PAGE »
--- START ---
Keeping the Sabbath is something complex to numbers of
Seventh-day Adventist. There are some who exclaim, “This is how to keep the
Sabbath” while others say another ways on how to observe it. There are
different ideas and interpretations in regard to this matter. However, the Holy
Scripture did not leave us without clear truth about it.
The Holy Scripture exclaimed that Jesus is “the Lord of the
Sabbath” (Matt. 12: 8; Mark 2: 28; Luke 6: 5) and He is “the way, the truth,
and the life (John 14: 6). If Jesus is the Lord of the Sabbath, the way and the
truth, then, He is the model to follow without question.
Let us study His way on keeping the Sabbath. First, Jesus
permitted and protected His disciples to pluck grains in the grain fields when
His disciples got hungry (Matt. 12: 1). This kind of action was strictly
prohibited in the Old Testament, especially during the Exodus, the Israelites
were forbidden to go out from their tent and pick some food if there any (like
Manna) (Exod. 16: 29). Actually, defiling the Sabbath during their time after
the strongly repeated announcement of this command will be cut off from the people
of God or be put to death (Exodus 31: 15). Hence, the Pharisee angrily reproof
Christ and His disciples of what they did (Matt. 12: 2). However, Jesus
answered them by pointing the priests who perform work on the Sabbath day in
the Holy Temple, yet they are innocent (Matt. 12: 3). Therefore, Jesus
concluded, that it is lawful to do good during Sabbath, like helping and saving
life of God’s creation: animals and human being, even if it involves hard effort
(Matt. 12: 10 – 12)..What is this to us now? How do we apply? If so happen that we feel hungry along the way without food in our hand, and there is a tree that has fruit available for food, we can pick or we can buy food, than to suffer of hunger during the Sabbath. Sabbath should not be a day to withhold us from our need. Ellen G. White commented, “… if fatigue and hunger attended the work, it was right to satisfy the wants of humanity even upon the Sabbath day" {Review and Herald, August 3, 1897 par. 3}
Second, Jesus commanded the crippled man to take up his bed and walked (John 5: 9). The Man with his unspeakable joy, he walked around the Jerusalem with his mat. The law mentioned in Jeremiah was strictly forbidding to carry any load during Sabbath out of your house (Jer. 17: 21, 22). Here, the Pharisees hated this thing on the Sabbath. Here, they called Jesus as law breaker and against the will of God. But remember, Jesus is the Lord of the Sabbath!
--- END ---
REQUIRED TASK 1 » Condense the paragraph of the essay on Sabbath keeping that begins "Keeping the Sabbath is something complex" into a short bulleted list that keeps its main facts.
The essay and the entries are unrelated material.

Excerpts from segmentation records:
--- START ---
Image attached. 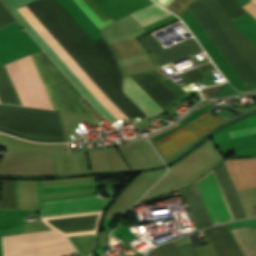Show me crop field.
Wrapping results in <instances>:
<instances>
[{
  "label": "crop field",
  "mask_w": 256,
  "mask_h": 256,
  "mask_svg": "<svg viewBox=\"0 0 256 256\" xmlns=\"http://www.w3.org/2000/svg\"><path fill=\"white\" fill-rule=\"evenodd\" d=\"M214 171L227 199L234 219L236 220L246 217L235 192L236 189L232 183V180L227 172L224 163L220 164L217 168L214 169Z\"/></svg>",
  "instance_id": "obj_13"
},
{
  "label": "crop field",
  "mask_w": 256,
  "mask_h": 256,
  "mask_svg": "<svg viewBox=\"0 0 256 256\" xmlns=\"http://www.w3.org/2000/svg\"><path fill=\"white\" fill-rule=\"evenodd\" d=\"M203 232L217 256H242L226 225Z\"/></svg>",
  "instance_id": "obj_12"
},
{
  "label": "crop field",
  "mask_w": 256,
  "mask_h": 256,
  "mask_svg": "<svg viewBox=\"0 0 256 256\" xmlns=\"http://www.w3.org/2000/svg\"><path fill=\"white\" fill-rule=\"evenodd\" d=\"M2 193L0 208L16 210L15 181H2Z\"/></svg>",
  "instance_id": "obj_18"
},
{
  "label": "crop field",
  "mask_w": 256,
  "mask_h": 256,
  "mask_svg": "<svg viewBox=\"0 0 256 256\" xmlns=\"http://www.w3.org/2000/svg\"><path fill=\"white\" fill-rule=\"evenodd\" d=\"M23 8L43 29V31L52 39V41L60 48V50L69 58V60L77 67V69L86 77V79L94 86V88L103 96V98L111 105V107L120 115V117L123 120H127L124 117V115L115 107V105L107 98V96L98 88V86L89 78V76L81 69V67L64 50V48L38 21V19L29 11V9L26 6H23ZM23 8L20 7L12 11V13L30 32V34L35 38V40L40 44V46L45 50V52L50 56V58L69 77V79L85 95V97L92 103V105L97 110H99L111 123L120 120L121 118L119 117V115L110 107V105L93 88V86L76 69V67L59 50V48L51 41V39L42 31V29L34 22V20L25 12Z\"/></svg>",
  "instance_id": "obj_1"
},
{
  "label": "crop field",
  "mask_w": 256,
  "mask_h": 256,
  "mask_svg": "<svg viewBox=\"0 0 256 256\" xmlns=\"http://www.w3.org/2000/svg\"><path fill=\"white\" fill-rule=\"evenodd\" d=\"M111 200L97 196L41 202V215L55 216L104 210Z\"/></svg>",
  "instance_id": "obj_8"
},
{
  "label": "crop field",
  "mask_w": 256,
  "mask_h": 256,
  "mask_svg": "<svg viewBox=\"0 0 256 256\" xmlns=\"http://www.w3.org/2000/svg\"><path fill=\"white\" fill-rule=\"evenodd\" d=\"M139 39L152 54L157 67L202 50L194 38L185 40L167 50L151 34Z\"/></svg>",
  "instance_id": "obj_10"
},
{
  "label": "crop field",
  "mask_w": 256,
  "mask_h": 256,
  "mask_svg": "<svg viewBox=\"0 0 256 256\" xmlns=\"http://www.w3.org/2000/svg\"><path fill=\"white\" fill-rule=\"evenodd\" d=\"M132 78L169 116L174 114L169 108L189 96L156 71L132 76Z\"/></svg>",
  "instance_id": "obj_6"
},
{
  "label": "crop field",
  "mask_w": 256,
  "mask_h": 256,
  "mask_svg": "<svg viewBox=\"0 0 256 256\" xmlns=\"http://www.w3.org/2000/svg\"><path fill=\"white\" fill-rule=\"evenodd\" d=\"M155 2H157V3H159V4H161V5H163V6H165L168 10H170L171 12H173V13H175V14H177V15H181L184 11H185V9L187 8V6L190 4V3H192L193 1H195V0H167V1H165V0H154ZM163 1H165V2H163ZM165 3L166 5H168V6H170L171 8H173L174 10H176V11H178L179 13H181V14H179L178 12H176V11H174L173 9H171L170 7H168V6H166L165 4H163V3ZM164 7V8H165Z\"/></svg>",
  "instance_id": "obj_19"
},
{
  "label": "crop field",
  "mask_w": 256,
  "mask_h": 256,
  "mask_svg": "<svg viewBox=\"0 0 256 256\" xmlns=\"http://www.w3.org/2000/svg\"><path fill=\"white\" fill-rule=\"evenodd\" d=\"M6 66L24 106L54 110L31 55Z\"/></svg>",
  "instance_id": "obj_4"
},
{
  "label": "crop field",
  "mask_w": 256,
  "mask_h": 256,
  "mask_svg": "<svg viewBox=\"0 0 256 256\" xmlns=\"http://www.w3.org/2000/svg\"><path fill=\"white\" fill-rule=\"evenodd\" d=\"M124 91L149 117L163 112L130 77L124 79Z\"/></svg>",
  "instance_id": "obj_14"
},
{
--- END ---
REQUIRED TASK 2 » Tally the lines in the entries that contain the string "instances".

REPLY 1 »
- Keeping the Sabbath is complex for many Seventh-day Adventists.
- Some declare one way to keep it, while others describe different ways.
- There are various ideas and interpretations on the matter.
- Even so, the Holy Scripture gives clear truth about it.

REPLY 2 » 2